Information –
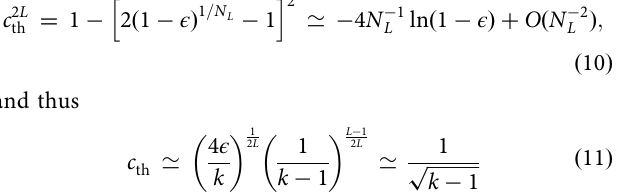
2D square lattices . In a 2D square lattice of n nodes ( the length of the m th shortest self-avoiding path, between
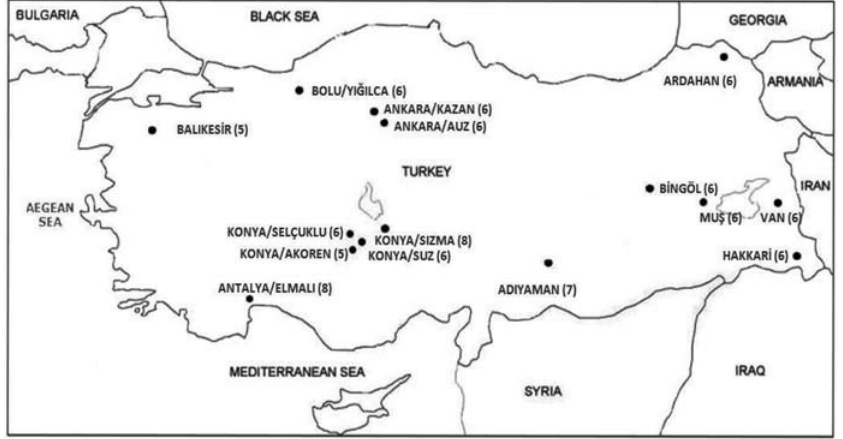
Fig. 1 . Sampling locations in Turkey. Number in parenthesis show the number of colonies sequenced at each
---
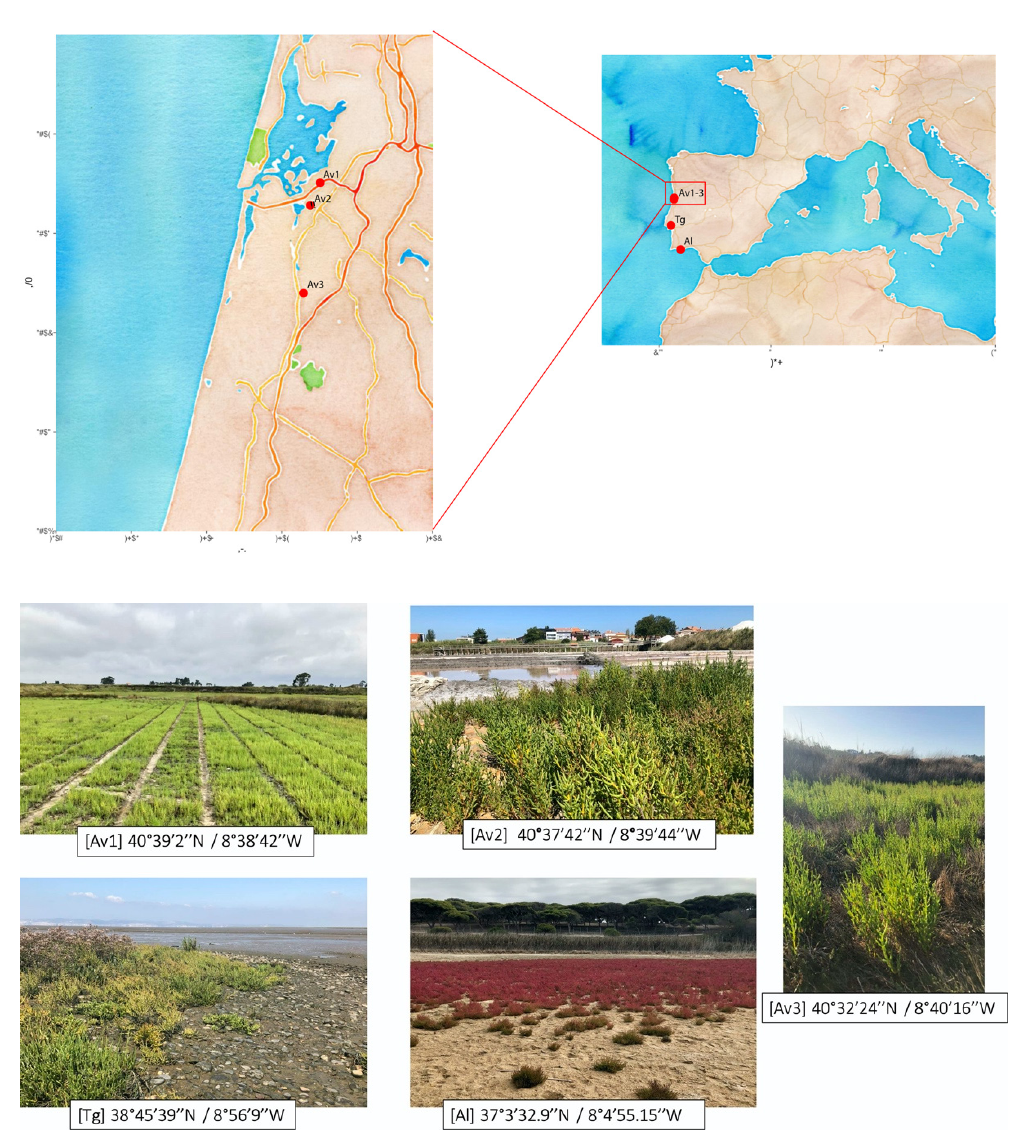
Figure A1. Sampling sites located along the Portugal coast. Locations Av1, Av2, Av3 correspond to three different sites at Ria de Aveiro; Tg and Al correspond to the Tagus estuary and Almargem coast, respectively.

Assigned task – What lines above mention "Sampling"? Copy each one.

Solution for this problem –
Fig. 1 . Sampling locations in Turkey. Number in parenthesis show the number of colonies sequenced at each
Figure A1. Sampling sites located along the Portugal coast. Locations Av1, Av2, Av3 correspond to three different sites at Ria de Aveiro; Tg and Al correspond to the Tagus estuary and Almargem coast, respectively.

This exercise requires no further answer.